This notebook tests the implementation of Bernoulli naive Bayes given in ``sparse_matrix_nb_implementation.py``.  This implementation does a single read through the training data to both build the dictionary that associates the vocabulary/classes with indices as well as a sparse matrix that contains the estimates at the parameters.  The entries of this matrix must then be modified (to adjust for the total number of words in each class, the smoothing parameter $\alpha$, and to take logarithms).  Care must be taken with the choice of sparse matrix representation to ensure (efficient) support for the needed operations.  In its logarithmic form, naive Bayes is a linear classifier and therefore prediction is done by first computing the feature vector from the input and then doing a matrix-vector multiplication.  In order to keep the matrix of parameters sparse, the $\alpha$-smoothing for the $0$ entries is done by modifying the resulting vector accordingly.  
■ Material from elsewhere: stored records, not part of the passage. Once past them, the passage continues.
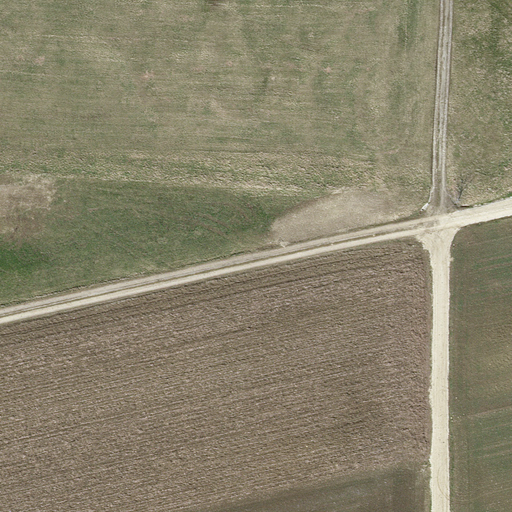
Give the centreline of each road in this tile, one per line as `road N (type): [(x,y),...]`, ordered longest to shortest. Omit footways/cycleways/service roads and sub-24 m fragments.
road 1 (track): [(0,317),(511,206)]
road 2 (track): [(440,511),(440,222)]
road 3 (track): [(448,0),(440,222)]
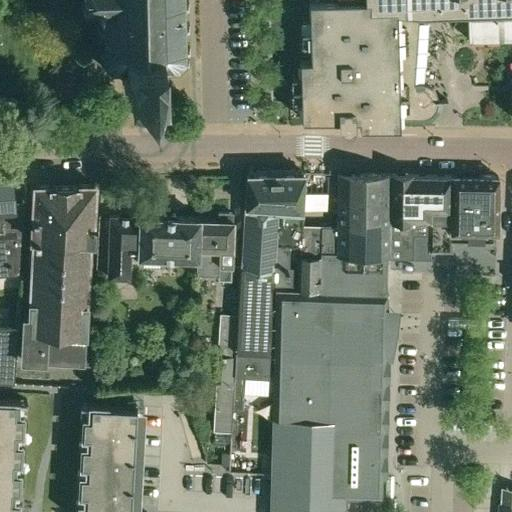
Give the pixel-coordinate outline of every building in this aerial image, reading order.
[(82,0),(83,6),(94,5),(94,9),(97,11),(102,11),(103,59),(110,66),(119,66),(120,74),(125,73),(126,84),(163,83),(162,65),(176,65),(184,57),(182,0),(82,0)] [(298,57),(300,116),(338,116),(339,120),(340,122),(340,123),(342,125),(344,125),(345,125),(347,125),(349,124),(349,123),(351,121),(351,120),(351,117),(358,117),(358,124),(398,124),(398,116),(422,116),(426,115),(429,114),(432,111),(435,108),(436,104),(437,100),(446,99),(446,98),(437,98),(436,96),(436,93),(434,91),(433,88),(430,86),(428,84),(425,83),(422,82),(420,82),(413,82),(419,7),(416,7),(416,6),(415,0),(307,0),(309,57),(298,57)] [(511,0),(415,0),(416,6),(466,8),(467,37),(511,36),(511,0)] [(387,171),(336,170),(335,223),(318,223),(318,248),(385,250),(387,171)] [(388,256),(410,256),(411,236),(428,236),(429,209),(449,210),(449,173),(411,172),(389,171),(387,171),(385,250),(384,271),(385,252),(388,252),(388,256)] [(304,172),(245,173),(233,376),(265,378),(272,352),(274,288),(291,284),(292,268),(287,267),(288,243),(300,244),(304,172)] [(10,173),(0,174),(0,273),(20,272),(23,198),(13,199),(10,173)] [(495,230),(497,174),(449,173),(449,210),(429,209),(428,236),(411,236),(410,256),(428,257),(429,248),(449,249),(449,239),(492,240),(493,230),(495,230)] [(52,183),(34,184),(31,235),(33,236),(28,328),(21,328),(20,358),(88,362),(89,331),(83,331),(93,183),(74,183),(74,185),(52,186),(52,183)] [(195,269),(197,269),(197,274),(218,274),(218,278),(230,278),(231,248),(232,219),(231,219),(231,211),(218,211),(218,219),(198,218),(198,215),(197,215),(195,255),(196,255),(195,269)] [(161,254),(195,255),(197,215),(138,213),(138,215),(109,213),(106,275),(128,276),(129,249),(137,249),(137,253),(139,253),(139,263),(161,264),(161,254)] [(318,248),(317,254),(316,289),(384,289),(384,271),(385,250),(318,248)] [(296,253),(295,288),(316,289),(317,254),(299,253),(296,253)] [(343,511),(344,495),(380,496),(381,476),(382,476),(386,307),(385,307),(386,289),(384,289),(316,289),(295,288),(274,288),(272,352),(268,511),(343,511)] [(14,411),(15,398),(0,397),(0,511),(16,511),(17,498),(10,498),(10,488),(18,488),(19,469),(11,469),(11,459),(19,459),(20,440),(13,440),(13,430),(21,430),(22,412),(14,411)] [(135,511),(141,404),(135,405),(90,402),(90,415),(82,415),(81,434),(89,434),(88,444),(80,444),(79,462),(87,463),(87,473),(79,472),(78,491),(85,492),(85,502),(77,501),(76,511),(135,511)] [(511,511),(511,502),(499,502),(498,511),(511,511)]
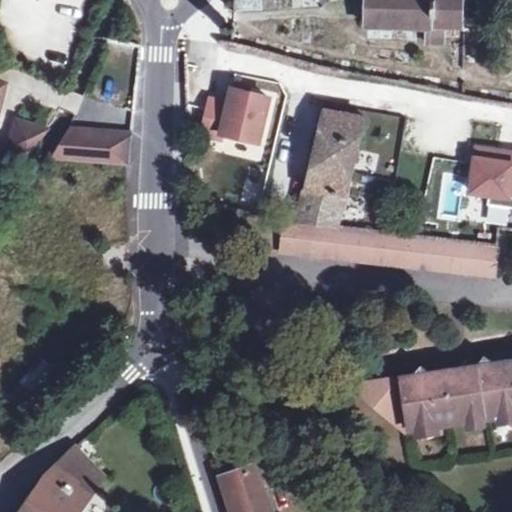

More details can be found in ``sparse_matrix_nb_implementation.py``. 

Below we test this implementation first on a synthetic dataset and then on the Huffington Post dataset.  We see that the results agree exactly with the sklearn implementation of naive Bayes.  

In [8]:
from sparse_matrix_nb_implemenation import BNB


In [9]:
# Test case

X_train = ["this is an entry\n", 
          "this is too\n", 
          "so is this\n"]

y_train = ["red",
          "blue",
          "red"]

X_test = ["this is an entry\n",
          "so this is\n",
          "hello\n",
          "this is too\n"]

clf = BNB()
clf.fit(X_train, y_train)

print(f'{clf.vocabulary=}')
print(f'{clf.Theta.toarray()=}')
print(f'{clf.log_priors=}')
print(f'{clf.alpha=}')
print(f'{clf.index_to_class=}')
print(f'{clf.num_classes=}')
print(f'{clf.num_words=}')
print(f'{clf.class_index_to_word_count=}')

# entry for 'this' in 'red'
# math.log((2.0 + 1.0)/(7.0 + 6.0*1.0))
# entry for 'too' in 'blue'
# math.log((1.0 + 1.0)/(3.0 + 6.0*1.0))
clf.predict(X_test)


clf.vocabulary={'this': 0, 'is': 1, 'an': 2, 'entry': 3, 'too': 4, 'so': 5}
clf.Theta.toarray()=array([[-1.46633707, -1.46633707, -1.87180218, -1.87180218,  0.        ,
        -1.87180218],
       [-1.5040774 , -1.5040774 ,  0.        ,  0.        , -1.5040774 ,
         0.        ]])
clf.log_priors=array([-0.40546511, -1.09861229])
clf.alpha=1.0
clf.index_to_class={0: 'red', 1: 'blue'}
clf.num_classes=2
clf.num_words=6
clf.class_index_to_word_count=Counter({0: 7, 1: 3})


['red', 'red', 'red', 'blue']

In [10]:
from itertools import compress

import numpy as np
import pandas as pd

from sklearn.model_selection import train_test_split

RANDOM = 42
PATH = "data/News_Category_Dataset_v3.json"
cats = ["POLITICS", "WELLNESS", "ENTERTAINMENT", "TRAVEL", "STYLE & BEAUTY"]

df = pd.read_json(PATH, lines=True)
df = df[df.category.isin(cats)]
df.reset_index(drop=True, inplace=True)
df.drop(labels=["link", "authors", "date"], axis=1, inplace=True)
df["combined"] = pd.Series([h + ' ' + d for h,d in zip(df["headline"], df["short_description"])], 
                                index=df["headline"].index.copy())

X_train, X_test = train_test_split(df, train_size=0.8, random_state=RANDOM, stratify=df["category"])
y_train, y_test = X_train["category"], X_test["category"]
X_train.drop(labels=["category"], axis=1, inplace=True)
X_test.drop(labels=["category"], axis=1, inplace=True)


In [7]:
from sklearn.feature_extraction.text import CountVectorizer
from sklearn.naive_bayes import BernoulliNB
from sklearn.pipeline import Pipeline

clf = Pipeline([('vect', CountVectorizer()),
                ('nb', BernoulliNB())])

clf.fit(X_train["combined"], y_train)
clf.predict(X_test["combined"])
np.mean(predicted == y_test)


0.9019586206896552

In [5]:
my_clf = BNB()
my_clf.fit(X_train["combined"], y_train)


In [6]:
predicted = my_clf.predict(X_test["combined"])
np.mean(predicted == y_test)


0.9019586206896552